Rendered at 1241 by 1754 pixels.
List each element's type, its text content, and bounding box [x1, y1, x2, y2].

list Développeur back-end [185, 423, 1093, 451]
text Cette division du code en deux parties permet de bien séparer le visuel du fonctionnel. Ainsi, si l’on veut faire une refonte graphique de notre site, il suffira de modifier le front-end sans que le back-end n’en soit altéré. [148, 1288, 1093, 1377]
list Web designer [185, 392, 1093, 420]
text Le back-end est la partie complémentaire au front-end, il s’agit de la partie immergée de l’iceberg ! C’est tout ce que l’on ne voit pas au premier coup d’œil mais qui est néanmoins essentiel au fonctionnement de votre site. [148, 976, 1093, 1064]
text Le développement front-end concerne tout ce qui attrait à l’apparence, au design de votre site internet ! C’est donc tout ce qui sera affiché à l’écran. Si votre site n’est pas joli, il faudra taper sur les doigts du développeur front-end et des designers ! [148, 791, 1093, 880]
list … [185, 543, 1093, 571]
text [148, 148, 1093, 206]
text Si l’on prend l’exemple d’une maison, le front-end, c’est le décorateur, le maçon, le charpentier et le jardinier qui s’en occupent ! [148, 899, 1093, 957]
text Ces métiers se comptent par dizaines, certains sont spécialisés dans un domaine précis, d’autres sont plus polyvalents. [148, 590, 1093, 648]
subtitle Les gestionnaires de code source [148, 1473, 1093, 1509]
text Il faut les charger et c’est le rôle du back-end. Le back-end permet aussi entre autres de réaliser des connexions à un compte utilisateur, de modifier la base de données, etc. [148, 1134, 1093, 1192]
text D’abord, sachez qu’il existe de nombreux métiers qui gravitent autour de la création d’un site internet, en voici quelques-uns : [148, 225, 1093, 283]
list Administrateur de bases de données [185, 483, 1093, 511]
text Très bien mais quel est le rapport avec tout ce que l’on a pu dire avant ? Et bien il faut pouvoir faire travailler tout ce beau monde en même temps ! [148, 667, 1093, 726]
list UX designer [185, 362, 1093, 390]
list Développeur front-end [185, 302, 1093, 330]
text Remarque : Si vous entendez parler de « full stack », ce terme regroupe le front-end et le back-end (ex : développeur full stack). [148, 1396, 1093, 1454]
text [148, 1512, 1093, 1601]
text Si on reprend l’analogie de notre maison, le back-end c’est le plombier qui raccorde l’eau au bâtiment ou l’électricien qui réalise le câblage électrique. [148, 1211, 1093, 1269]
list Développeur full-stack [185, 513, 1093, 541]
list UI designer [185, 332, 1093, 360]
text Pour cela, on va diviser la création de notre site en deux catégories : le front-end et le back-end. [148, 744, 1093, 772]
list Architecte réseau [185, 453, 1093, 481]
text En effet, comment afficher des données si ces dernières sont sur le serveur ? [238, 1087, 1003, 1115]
= = = = =
**YOUR INSTRUCTIONS:**
Set all of the entries down again, exactly as they were given.

**SOLVED EXERCISE:**
Rendered at 1241 by 1754 pixels.
List each element's type, its text content, and bounding box [x1, y1, x2, y2].

list Développeur back-end [185, 423, 1093, 451]
text Cette division du code en deux parties permet de bien séparer le visuel du fonctionnel. Ainsi, si l’on veut faire une refonte graphique de notre site, il suffira de modifier le front-end sans que le back-end n’en soit altéré. [148, 1288, 1093, 1377]
list Web designer [185, 392, 1093, 420]
text Le back-end est la partie complémentaire au front-end, il s’agit de la partie immergée de l’iceberg ! C’est tout ce que l’on ne voit pas au premier coup d’œil mais qui est néanmoins essentiel au fonctionnement de votre site. [148, 976, 1093, 1064]
text Le développement front-end concerne tout ce qui attrait à l’apparence, au design de votre site internet ! C’est donc tout ce qui sera affiché à l’écran. Si votre site n’est pas joli, il faudra taper sur les doigts du développeur front-end et des designers ! [148, 791, 1093, 880]
list … [185, 543, 1093, 571]
text [148, 148, 1093, 206]
text Si l’on prend l’exemple d’une maison, le front-end, c’est le décorateur, le maçon, le charpentier et le jardinier qui s’en occupent ! [148, 899, 1093, 957]
text Ces métiers se comptent par dizaines, certains sont spécialisés dans un domaine précis, d’autres sont plus polyvalents. [148, 590, 1093, 648]
subtitle Les gestionnaires de code source [148, 1473, 1093, 1509]
text Il faut les charger et c’est le rôle du back-end. Le back-end permet aussi entre autres de réaliser des connexions à un compte utilisateur, de modifier la base de données, etc. [148, 1134, 1093, 1192]
text D’abord, sachez qu’il existe de nombreux métiers qui gravitent autour de la création d’un site internet, en voici quelques-uns : [148, 225, 1093, 283]
list Administrateur de bases de données [185, 483, 1093, 511]
text Très bien mais quel est le rapport avec tout ce que l’on a pu dire avant ? Et bien il faut pouvoir faire travailler tout ce beau monde en même temps ! [148, 667, 1093, 726]
list UX designer [185, 362, 1093, 390]
list Développeur front-end [185, 302, 1093, 330]
text Remarque : Si vous entendez parler de « full stack », ce terme regroupe le front-end et le back-end (ex : développeur full stack). [148, 1396, 1093, 1454]
text [148, 1512, 1093, 1601]
text Si on reprend l’analogie de notre maison, le back-end c’est le plombier qui raccorde l’eau au bâtiment ou l’électricien qui réalise le câblage électrique. [148, 1211, 1093, 1269]
list Développeur full-stack [185, 513, 1093, 541]
list UI designer [185, 332, 1093, 360]
text Pour cela, on va diviser la création de notre site en deux catégories : le front-end et le back-end. [148, 744, 1093, 772]
list Architecte réseau [185, 453, 1093, 481]
text En effet, comment afficher des données si ces dernières sont sur le serveur ? [238, 1087, 1003, 1115]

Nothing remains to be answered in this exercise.